THE EFFECTS OF THREE DISPARATE INSTRUCTIONAL APPROACHES ON SKILL ATTEMPTS AND STUDENT LEARNING IN AN EXPERIMENTAL TEACHING UNIT
Abstract (summary)
The purpose of this study was to examine the effects of three disparate teaching approaches on select product variables in a single lesson ETU. There was a comparison of the instructional approaches to determine if a significant difference existed between the approaches in relation to the number of skill attempts by each student in a randomly selected sample, the amount of student learning on the criterion skill (novel golf task), cognitive understanding of the criterion skill, and the self-rating of each student on a measure of self-efficacy.
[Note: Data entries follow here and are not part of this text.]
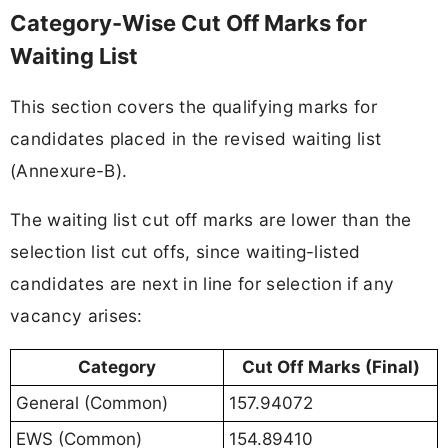
Category-Wise Cut Off Marks for
Waiting List
This section covers the qualifying marks for
candidates placed in the revised waiting list
(Annexure-B).
The waiting list cut off marks are lower than the
selection list cut offs, since waiting-listed
candidates are next in line for selection if any
vacancy arises:
Category
Cut Off Marks (Final)
General (Common)
157.94072
EWS (Common)
154.89410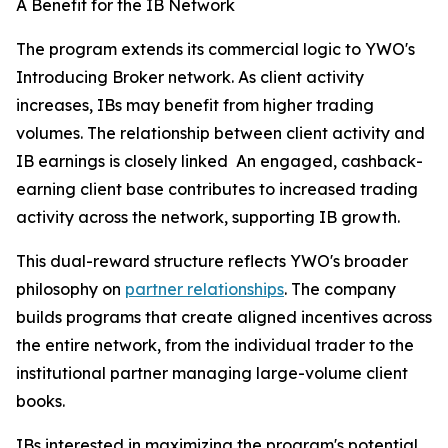
A Benefit for the IB Network
The program extends its commercial logic to YWO's
Introducing Broker network. As client activity
increases, IBs may benefit from higher trading
volumes. The relationship between client activity and
IB earnings is closely linked An engaged, cashback-
earning client base contributes to increased trading
activity across the network, supporting IB growth.
This dual-reward structure reflects YWO's broader
philosophy on
partner relationships
. The company
builds programs that create aligned incentives across
the entire network, from the individual trader to the
institutional partner managing large-volume client
books.
IBs interested in maximizing the program's potential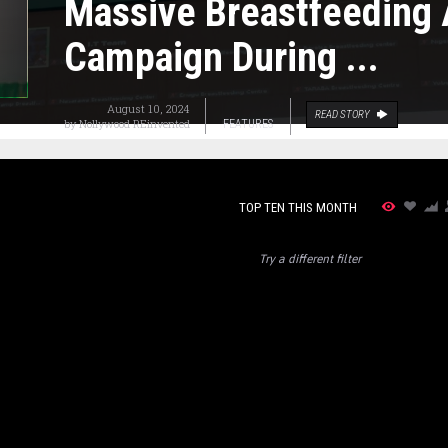
Massive Breastfeeding
Campaign During ...
August 10, 2024
READ STORY
by
Nollywood REinvented
FEATURES
TOP TEN THIS MONTH
Try a different filter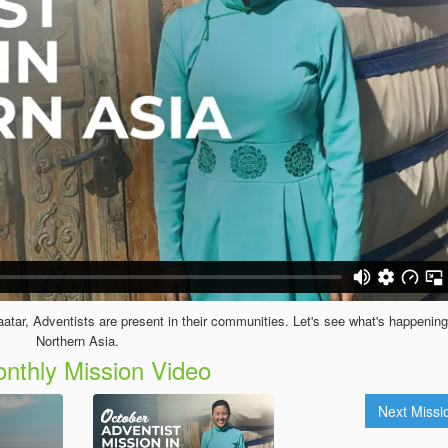
baatar, Adventists are present in their communities. Let's see what's happening
Northern Asia.
nthly Mission Video
Next Miss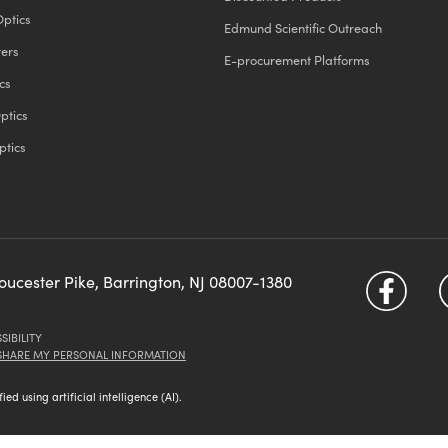
Optics
Edmund Scientific Outreach
ters
E-procurement Platforms
cs
ptics
ptics
loucester Pike, Barrington, NJ 08007-1380
SIBILITY
 SHARE MY PERSONAL INFORMATION
d using artificial intelligence (AI).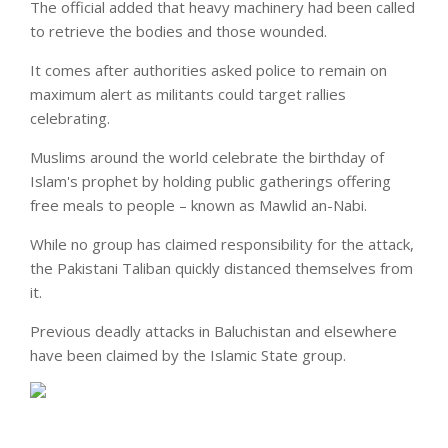
The official added that heavy machinery had been called
to retrieve the bodies and those wounded.
It comes after authorities asked police to remain on
maximum alert as militants could
target
rallies
celebrating.
Muslims around the world celebrate the birthday of
Islam's prophet by holding public gatherings offering
free meals to people – known as Mawlid an-Nabi.
While no group has claimed responsibility for the attack,
the Pakistani Taliban quickly distanced themselves from
it.
Previous deadly attacks in Baluchistan and elsewhere
have been claimed by the Islamic State group.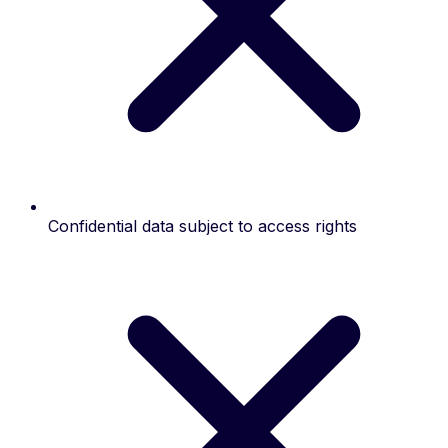
Confidential data subject to access rights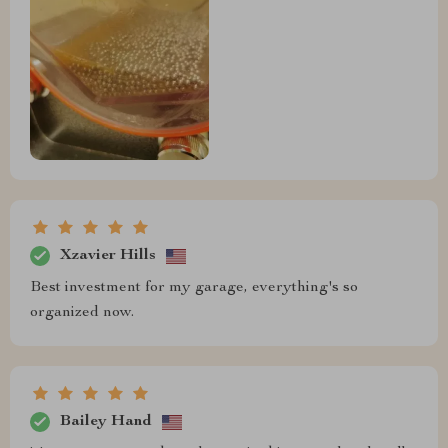
Xzavier Hills
Best investment for my garage, everything's so
organized now.
Bailey Hand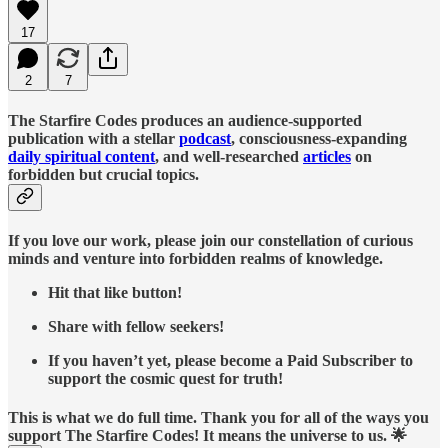
17
2
7
The Starfire Codes produces an audience-supported
publication with a stellar
podcast
, consciousness-expanding
daily spiritual content
, and well-researched
articles
on
forbidden but crucial topics.
If you love our work, please join our constellation of curious
minds and venture into forbidden realms of knowledge.
Hit that like button!
Share with fellow seekers!
If you haven’t yet, please become a Paid Subscriber to
support the cosmic quest for truth!
This is what we do full time. Thank you for all of the ways you
support The Starfire Codes! It means the universe to us. 🌟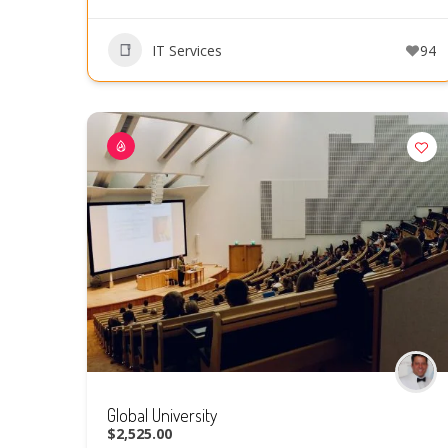
IT Services
94
Global University
$2,525.00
Student subjects (N = 244) for this study were members of twelve intact classes of third, fourth, fifth and sixth grade students in two rural elementary schools. The three instructional methodologies consisted of two formal styles, the Command Approach and the Guided Discovery Approach as well as a third style, the No-Instruction Approach. Teachers of the ETU lesson were four experienced teachers trained via a micro-peer training technique in the utilization of the two formal instructional methodologies. The No-Instruction Group was supervised by the investigator, following a written format to ensure no skill related feedback. The ETU for each class was administered over a two consecutive day period, with pre-testing on one day and the twenty-minute ETU lesson and post-testing on the following day. Each teacher taught once using the Command Approach and once using the Guided Discovery Approach. Teacher fidelity to methodology, which was systematically observed, ranged from 92%-100% for the four ETU teachers.
Data analysis indicated that while significant learning did occur on the criterion skill and the cognitive measure, there were significant differences between the three instructional methodologies only on the cognitive measure. Students in the formal approaches performed significantly better on the cognitive measure than did the students in the No-Instruction Approach. While no difference was found between the treatment groups on the measure of self-efficacy, there was an expected pattern of higher rating by higher skilled students. Analysis of the skill attempt data revealed that the No-Instruction Approach students had significantly more skill practice attempts per lesson than did the students in the Command Approach and the Guided Discovery Approach.